Dear Lowe’s,
I like you better than Home Depot because your customer service is better than theirs. Or, at least, I thought it was. Perhaps I was wrong.
When a customer orders a product through your web site, it is not OK to wait nine days before calling to inform the customer that the product has been discontinued. If it’s discontinued, then why are you advertising it on your web site?
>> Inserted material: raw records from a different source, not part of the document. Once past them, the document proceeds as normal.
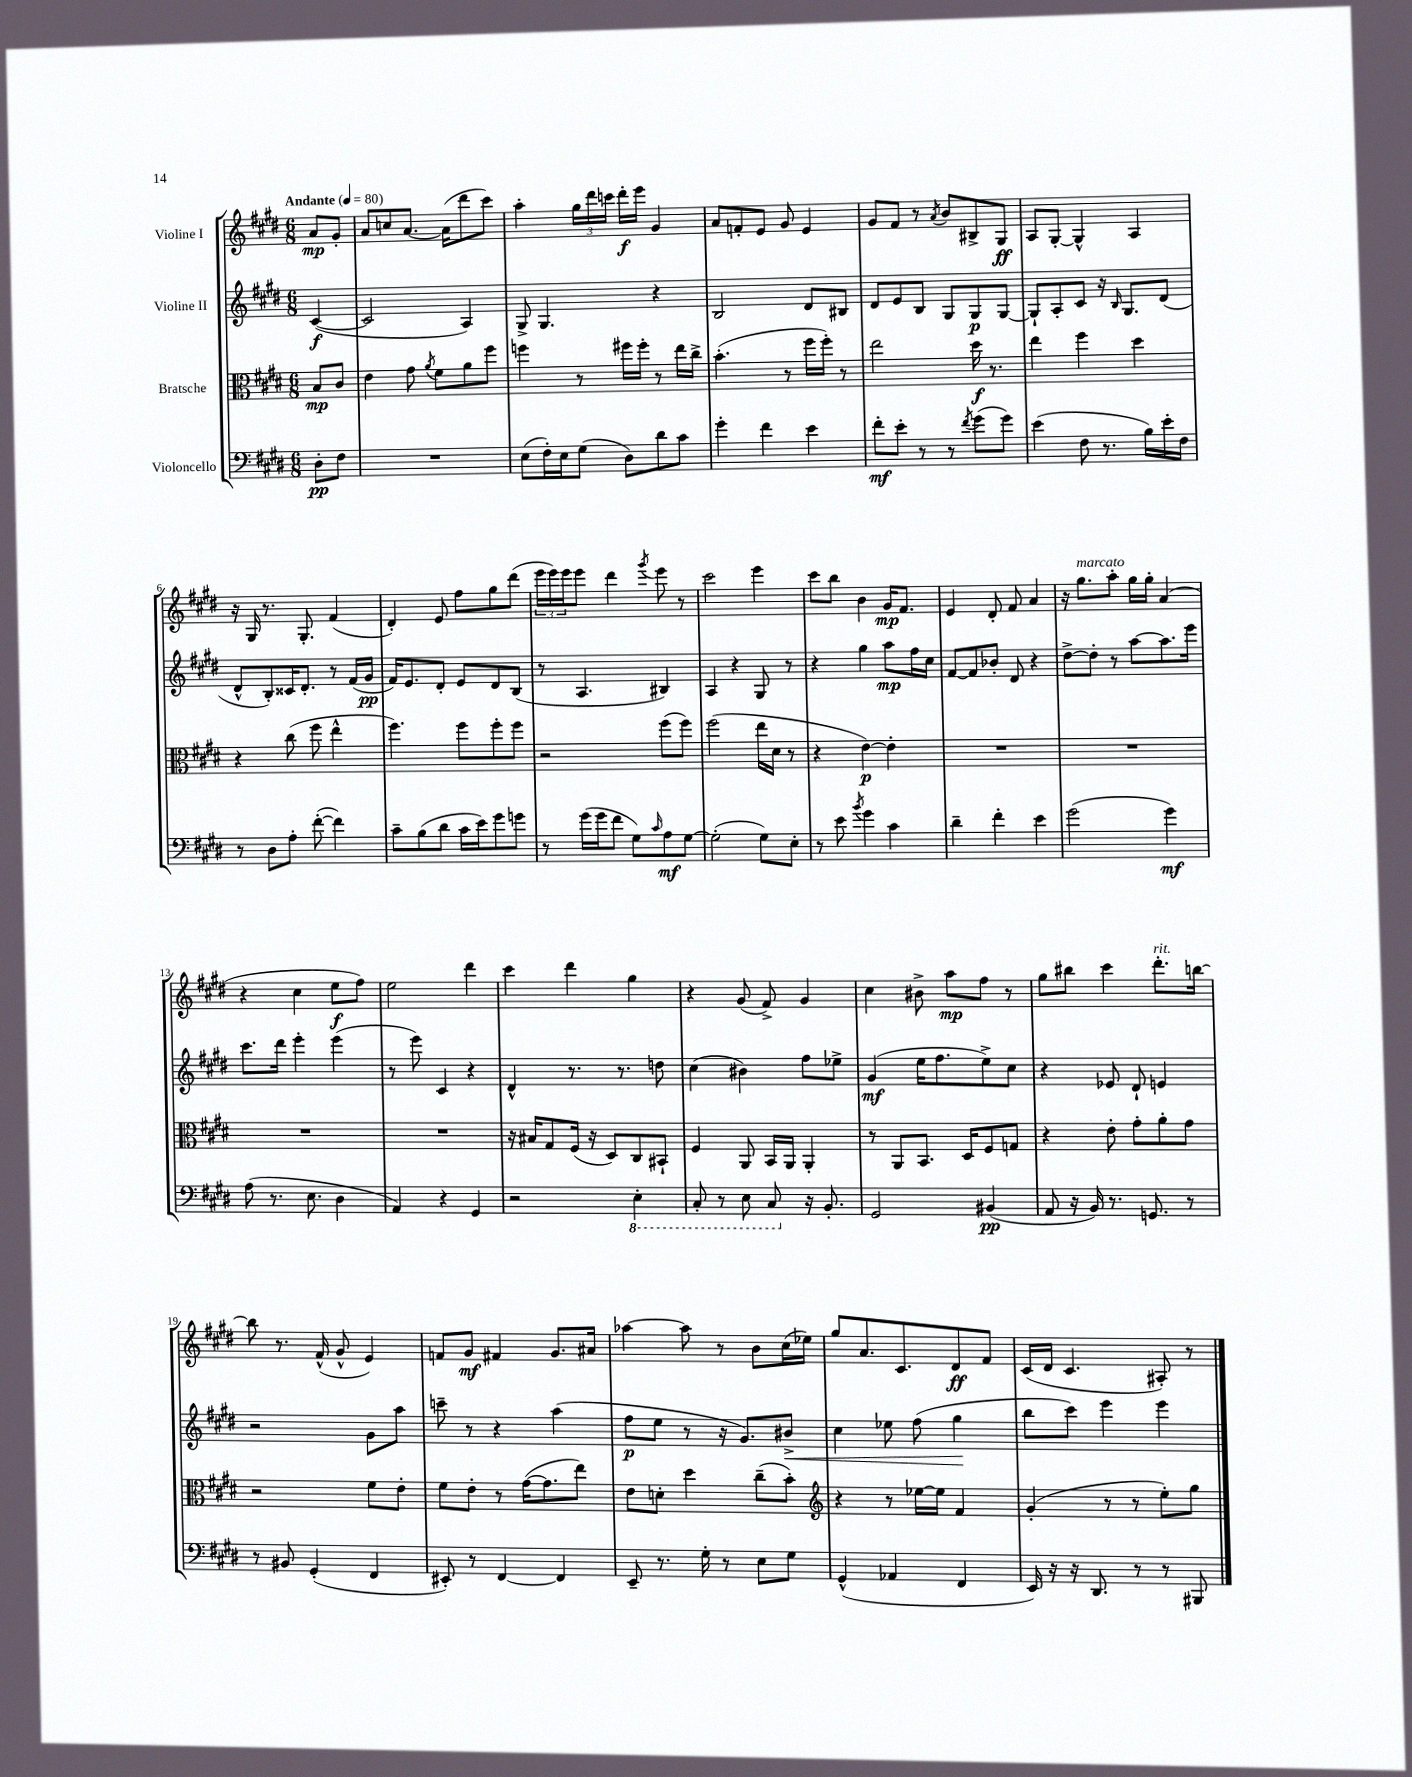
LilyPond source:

<<
\new StaffGroup <<
\new Staff = "s0" \with { instrumentName = "Violine I" } {
    \clef treble \key e \major \numericTimeSignature \time 6/8 \partial 4 \tempo "Andante" 4 = 80
    a'8\mp gis'8-. |
    a'8 c''8 a'8.~ a'16( dis'''8 cis'''8) |
    a''4-. \tuplet 3/2 { gis''16 dis'''16 c'''16 } dis'''16-.\f e'''16 gis'4 |
    a'8 f'8-. e'8 gis'8 e'4 |
    gis'8 fis'8 r8 \acciaccatura { a'8 } b'8 bis8-> gis8\ff |
    a8 gis8~-. gis4-^ a4 |
    r16 gis16 r8. gis8.-. fis'4( |
    dis'4-.) e'8 fis''8 gis''8 dis'''8( |
    \tuplet 3/2 { e'''16 e'''16) e'''16 } e'''8 dis'''4 \acciaccatura { gis'''8 } e'''8 r8 |
    cis'''2 e'''4 |
    cis'''8 b''8 b'4 gis'16\mp fis'8. |
    e'4 dis'8-. fis'8 a'4 |
    r16 gis''8.^\markup { \italic "marcato" } a''8-. gis''16 gis''16-. a'4( |
    r4 cis''4 e''8\f fis''8) |
    e''2 dis'''4 |
    cis'''4 dis'''4 gis''4 |
    r4 gis'8( fis'8->) gis'4 |
    cis''4 bis'8-> a''8\mp fis''8 r8 |
    gis''8 bis''8 cis'''4 dis'''8.-.^\markup { \italic "rit." } b''16~ |
    b''8 r8. fis'16-^( gis'8-^ e'4) |
    f'8 gis'8\mf fis'4 gis'8. ais'16 |
    aes''4~ aes''8 r8 b'8 cis''16( ees''16) |
    gis''8 a'8. cis'8. dis'8\ff fis'8 |
    cis'16( dis'16 cis'4. ais8-.) r8 \bar "|." |
}
\new Staff = "s1" \with { instrumentName = "Violine II" } {
    \clef treble \key e \major \numericTimeSignature \time 6/8 \partial 4
    cis'4~\f( |
    cis'2 a4) |
    gis8-> gis4. r4 |
    b2 dis'8 bis8 |
    dis'8 e'8 b8 gis8 gis8\p gis8~ |
    gis8-! a8-. cis'8 r16 \grace { b16 } gis8. dis'8( |
    dis'8-^ b8-.) cisis'16 dis'8.-. r8 fis'16( gis'16\pp |
    fis'16) e'8. dis'8-. e'8 dis'8 b8( |
    r8 a4. bis4) |
    a4 r4 gis8 r8 |
    r4 gis''4 a''8\mp fis''16 cis''16 |
    fis'8~ fis'8 bes'8-. dis'8 r4 |
    dis''8~-> dis''8-. r8 a''8~ a''8. e'''16 |
    cis'''8. dis'''16 e'''4-. e'''4( |
    r8 e'''8) cis'4 r4 |
    dis'4-^ r8. r8. d''8 |
    cis''4( bis'4) fis''8 ees''8-> |
    gis'4\mf( e''16 fis''8. e''8->) cis''8 |
    r4 ees'8 dis'8-! e'4 |
    r2 gis'8 a''8 |
    c'''8-- r8 r4 a''4( |
    fis''8\p e''8 r8 r16 gis'8.) bis'8->\< |
    cis''4 ees''8 fis''8( gis''4\! |
    b''8 cis'''8) e'''4 e'''4 \bar "|." |
}
\new Staff = "s2" \with { instrumentName = "Bratsche" } {
    \clef alto \key e \major \numericTimeSignature \time 6/8 \partial 4
    b8\mp cis'8 |
    e'4 gis'8 \acciaccatura { a'8 } fis'8 a'8 fis''8 |
    f''4 r8 fis''16 fis''16-. r8 e''16 cis''16-> |
    b'4.-.( r8 fis''16 fis''16-.) r8 |
    e''2 dis''16\f r8. |
    e''4 fis''4 dis''4 |
    r4 cis''8( fis''8 e''4-^ |
    fis''4.) fis''8 fis''8-. fis''8 |
    r2 fis''8( fis''8) |
    fis''2( e''16 dis'16 r8 |
    r4 e'4~\p) e'4-. |
    R2. |
    R2. |
    R2. |
    R2. |
    r16 bis16 gis8 fis16( r16 dis8) cis8 bis,8-! |
    fis4 a,8 b,16 a,16 a,4-. |
    r8 a,8 b,8. dis16 fis8 g8 |
    r4 e'8-. gis'8-. a'8-. gis'8 |
    r2 fis'8 e'8-. |
    fis'8 e'8-. r8 gis'16~( gis'8. e''8) |
    e'8 d'8-. dis''4 cis''8--( b'8-.) |
    \clef treble r4 r8 ees''16~ ees''16 fis'4 |
    gis'4-.( r8 r8 e''8-.) gis''8 \bar "|." |
}
\new Staff = "s3" \with { instrumentName = "Violoncello" } {
    \clef bass \key e \major \numericTimeSignature \time 6/8 \partial 4
    dis8-.\pp fis8 |
    R2. |
    e8( fis16-.) e16 gis8( dis8) dis'8 cis'8 |
    gis'4-. fis'4 e'4 |
    fis'8-.\mf e'8-. r8 r8 \acciaccatura { fis'8 } gis'8( gis'8) |
    e'4( fis8 r8. b16) e'16-. fis16 |
    r8 dis8 a8-. fis'8~-.( fis'4) |
    cis'8-- b8( dis'8 cis'16 e'16) gis'8 g'8 |
    r8 gis'16( gis'16 fis'8 gis8) \grace { cis'16 } a8\mf gis8~ |
    gis2-.( gis8) e8-. |
    r8 e'8 \acciaccatura { b'8 } gis'4 cis'4 |
    dis'4-- fis'4-. e'4 |
    gis'2( gis'4\mf) |
    a8( r8. e8. dis4 |
    a,4) r4 gis,4 |
    r2 \ottava #-1 e,4-. |
    cis,8-. r8 e,8 cis,8 \ottava #0 r16 b,8.-. |
    gis,2 bis,4\pp( |
    a,8 r16 b,16) r8. g,8. r8 |
    r8 bis,8 gis,4-.( fis,4 |
    eis,8-.) r8 fis,4~ fis,4 |
    e,8-- r8. gis16-. r8 e8 gis8 |
    gis,4-^( aes,4 fis,4 |
    e,16) r16 r16 dis,8. r8 r8 bis,,8 \bar "|." |
}
>>
>>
And why wasn’t that call made within at most a day after the order was placed?
When you do finally call the customer, you should leave a direct call-back number or at least an extension, so that the customer doesn’t have to go through your annoying phone menus and incompetent operators to try to reach you.
Speaking of those incompetent operators, when they tell the customer they’re going to “try again” to transfer the customer to the right person, after said right person didn’t answer the phone on the first attempt, it’s a good idea for them to actually try again rather than leaving the customer on the phone in limbo for several minutes and then silently hanging up on him.
Sincerely,
A dissatisfied customer who has taken his $300 purchase, including a high-margin extended warranty, elsewhere
P.S. When you subsequently call the customer to apologize and claim to have refunded the charge to his credit card, it’s a good idea in a case like this to refund the entire purchase price, not the price minus a 15% restocking fee for a product that never existed and was never delivered. Smooth move, that. Your charge-back department will be hearing soon from my credit card company.